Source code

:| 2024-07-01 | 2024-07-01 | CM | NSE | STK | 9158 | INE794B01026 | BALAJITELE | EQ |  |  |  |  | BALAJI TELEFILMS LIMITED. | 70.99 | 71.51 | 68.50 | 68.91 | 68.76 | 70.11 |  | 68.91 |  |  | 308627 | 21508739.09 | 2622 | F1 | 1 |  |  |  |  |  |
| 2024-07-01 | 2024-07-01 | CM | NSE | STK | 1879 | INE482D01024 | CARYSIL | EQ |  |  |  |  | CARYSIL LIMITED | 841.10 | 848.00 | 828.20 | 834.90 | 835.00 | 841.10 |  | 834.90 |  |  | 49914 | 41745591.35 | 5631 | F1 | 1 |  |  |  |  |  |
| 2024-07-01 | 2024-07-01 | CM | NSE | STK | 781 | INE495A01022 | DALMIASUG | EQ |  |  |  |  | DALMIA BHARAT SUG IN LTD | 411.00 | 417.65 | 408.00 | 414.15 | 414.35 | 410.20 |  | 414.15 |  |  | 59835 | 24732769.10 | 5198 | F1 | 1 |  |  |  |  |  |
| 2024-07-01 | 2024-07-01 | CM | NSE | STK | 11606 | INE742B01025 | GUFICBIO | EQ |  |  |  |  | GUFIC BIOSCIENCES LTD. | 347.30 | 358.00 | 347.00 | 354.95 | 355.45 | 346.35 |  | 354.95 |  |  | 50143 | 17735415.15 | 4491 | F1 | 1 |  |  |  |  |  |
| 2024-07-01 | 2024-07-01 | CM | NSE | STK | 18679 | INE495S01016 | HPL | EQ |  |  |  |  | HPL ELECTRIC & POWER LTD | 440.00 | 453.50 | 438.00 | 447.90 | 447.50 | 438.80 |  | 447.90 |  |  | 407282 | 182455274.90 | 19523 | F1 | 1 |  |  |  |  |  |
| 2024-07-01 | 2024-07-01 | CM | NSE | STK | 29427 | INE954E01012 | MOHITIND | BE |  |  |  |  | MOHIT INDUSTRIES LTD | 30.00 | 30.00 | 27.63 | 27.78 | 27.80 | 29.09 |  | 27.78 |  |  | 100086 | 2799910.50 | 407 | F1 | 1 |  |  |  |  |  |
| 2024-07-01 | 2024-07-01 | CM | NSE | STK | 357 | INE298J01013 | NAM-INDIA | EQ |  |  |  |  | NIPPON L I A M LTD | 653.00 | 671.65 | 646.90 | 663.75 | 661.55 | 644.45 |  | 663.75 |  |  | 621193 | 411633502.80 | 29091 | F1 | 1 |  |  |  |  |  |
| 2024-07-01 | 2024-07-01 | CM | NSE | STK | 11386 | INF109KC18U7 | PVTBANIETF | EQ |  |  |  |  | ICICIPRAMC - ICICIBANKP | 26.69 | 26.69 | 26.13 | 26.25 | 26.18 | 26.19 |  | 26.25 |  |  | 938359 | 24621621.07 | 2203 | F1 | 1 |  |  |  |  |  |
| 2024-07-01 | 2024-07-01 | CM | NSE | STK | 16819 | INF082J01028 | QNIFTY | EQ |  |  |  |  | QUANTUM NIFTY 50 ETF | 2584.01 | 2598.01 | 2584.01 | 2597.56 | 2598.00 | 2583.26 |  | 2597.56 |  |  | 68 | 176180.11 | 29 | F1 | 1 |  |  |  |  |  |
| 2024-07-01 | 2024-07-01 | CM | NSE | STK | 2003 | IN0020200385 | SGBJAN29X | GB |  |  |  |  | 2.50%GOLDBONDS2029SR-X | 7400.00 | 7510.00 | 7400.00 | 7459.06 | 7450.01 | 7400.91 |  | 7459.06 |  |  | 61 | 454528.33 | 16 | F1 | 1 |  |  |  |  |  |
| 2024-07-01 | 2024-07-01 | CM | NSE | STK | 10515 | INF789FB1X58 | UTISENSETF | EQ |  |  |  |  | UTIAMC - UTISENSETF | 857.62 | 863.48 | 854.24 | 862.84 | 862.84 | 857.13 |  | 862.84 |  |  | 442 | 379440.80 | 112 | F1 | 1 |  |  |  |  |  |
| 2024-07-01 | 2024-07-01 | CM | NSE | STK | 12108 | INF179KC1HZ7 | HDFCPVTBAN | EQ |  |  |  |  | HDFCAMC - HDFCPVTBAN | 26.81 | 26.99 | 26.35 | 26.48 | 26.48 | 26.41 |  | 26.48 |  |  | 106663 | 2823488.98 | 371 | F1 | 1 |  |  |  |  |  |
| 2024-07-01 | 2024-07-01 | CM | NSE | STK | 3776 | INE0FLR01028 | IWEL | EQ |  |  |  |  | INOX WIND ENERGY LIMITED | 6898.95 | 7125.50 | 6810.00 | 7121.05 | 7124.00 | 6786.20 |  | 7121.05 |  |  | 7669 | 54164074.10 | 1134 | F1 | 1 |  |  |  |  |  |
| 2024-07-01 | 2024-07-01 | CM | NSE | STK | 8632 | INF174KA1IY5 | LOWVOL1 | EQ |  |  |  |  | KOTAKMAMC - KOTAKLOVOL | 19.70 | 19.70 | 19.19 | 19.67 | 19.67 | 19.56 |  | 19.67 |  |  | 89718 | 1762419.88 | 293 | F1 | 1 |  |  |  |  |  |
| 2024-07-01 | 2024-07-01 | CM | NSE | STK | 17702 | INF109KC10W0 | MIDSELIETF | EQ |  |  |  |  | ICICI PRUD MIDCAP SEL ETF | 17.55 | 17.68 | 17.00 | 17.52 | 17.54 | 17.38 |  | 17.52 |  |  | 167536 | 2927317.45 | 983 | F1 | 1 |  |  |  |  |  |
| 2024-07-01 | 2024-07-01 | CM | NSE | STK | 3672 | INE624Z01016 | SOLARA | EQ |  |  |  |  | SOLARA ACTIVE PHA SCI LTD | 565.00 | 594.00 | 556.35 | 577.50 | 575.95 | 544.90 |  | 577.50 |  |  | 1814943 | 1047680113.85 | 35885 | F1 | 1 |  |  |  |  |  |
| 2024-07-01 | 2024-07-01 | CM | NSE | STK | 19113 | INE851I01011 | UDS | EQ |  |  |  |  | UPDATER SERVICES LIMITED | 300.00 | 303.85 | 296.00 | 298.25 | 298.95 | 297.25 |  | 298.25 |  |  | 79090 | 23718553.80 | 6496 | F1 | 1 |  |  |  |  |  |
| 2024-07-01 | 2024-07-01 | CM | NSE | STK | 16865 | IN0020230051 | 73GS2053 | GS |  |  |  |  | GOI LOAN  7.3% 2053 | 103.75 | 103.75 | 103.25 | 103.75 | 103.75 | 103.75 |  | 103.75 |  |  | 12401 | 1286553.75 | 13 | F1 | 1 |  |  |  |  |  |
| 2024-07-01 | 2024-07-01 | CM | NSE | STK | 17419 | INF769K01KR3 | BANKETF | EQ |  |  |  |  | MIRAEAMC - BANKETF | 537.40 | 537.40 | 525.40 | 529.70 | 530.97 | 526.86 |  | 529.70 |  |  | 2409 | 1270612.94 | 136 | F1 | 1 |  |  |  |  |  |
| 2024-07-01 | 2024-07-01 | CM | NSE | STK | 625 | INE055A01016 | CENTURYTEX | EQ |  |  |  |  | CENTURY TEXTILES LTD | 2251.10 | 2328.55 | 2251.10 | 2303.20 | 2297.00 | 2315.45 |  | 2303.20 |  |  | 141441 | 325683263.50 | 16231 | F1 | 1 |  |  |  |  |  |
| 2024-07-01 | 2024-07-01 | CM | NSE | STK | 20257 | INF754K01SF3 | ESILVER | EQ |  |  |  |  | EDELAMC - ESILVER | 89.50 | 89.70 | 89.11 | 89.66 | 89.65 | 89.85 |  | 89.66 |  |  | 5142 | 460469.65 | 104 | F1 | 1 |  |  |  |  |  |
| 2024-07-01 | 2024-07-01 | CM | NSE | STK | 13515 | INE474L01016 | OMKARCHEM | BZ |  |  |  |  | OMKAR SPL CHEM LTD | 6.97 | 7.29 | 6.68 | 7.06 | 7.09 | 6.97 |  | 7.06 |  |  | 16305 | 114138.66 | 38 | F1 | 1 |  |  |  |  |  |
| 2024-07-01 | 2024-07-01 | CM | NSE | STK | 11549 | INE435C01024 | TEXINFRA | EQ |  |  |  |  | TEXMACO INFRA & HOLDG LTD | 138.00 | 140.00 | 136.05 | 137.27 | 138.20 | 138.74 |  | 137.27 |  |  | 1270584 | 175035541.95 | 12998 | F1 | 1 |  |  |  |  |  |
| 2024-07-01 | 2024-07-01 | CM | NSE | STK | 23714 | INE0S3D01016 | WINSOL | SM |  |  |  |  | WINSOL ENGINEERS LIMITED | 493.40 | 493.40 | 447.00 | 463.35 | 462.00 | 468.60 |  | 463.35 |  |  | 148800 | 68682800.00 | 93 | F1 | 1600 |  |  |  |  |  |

» Exercise
Your answer should consist of the lines from the line with "3672 | INE624Z01016" to the line with "STK | 19113" above, repeated exactly, both ends included.

» Written answer
| 2024-07-01 | 2024-07-01 | CM | NSE | STK | 3672 | INE624Z01016 | SOLARA | EQ |  |  |  |  | SOLARA ACTIVE PHA SCI LTD | 565.00 | 594.00 | 556.35 | 577.50 | 575.95 | 544.90 |  | 577.50 |  |  | 1814943 | 1047680113.85 | 35885 | F1 | 1 |  |  |  |  |  |
| 2024-07-01 | 2024-07-01 | CM | NSE | STK | 19113 | INE851I01011 | UDS | EQ |  |  |  |  | UPDATER SERVICES LIMITED | 300.00 | 303.85 | 296.00 | 298.25 | 298.95 | 297.25 |  | 298.25 |  |  | 79090 | 23718553.80 | 6496 | F1 | 1 |  |  |  |  |  |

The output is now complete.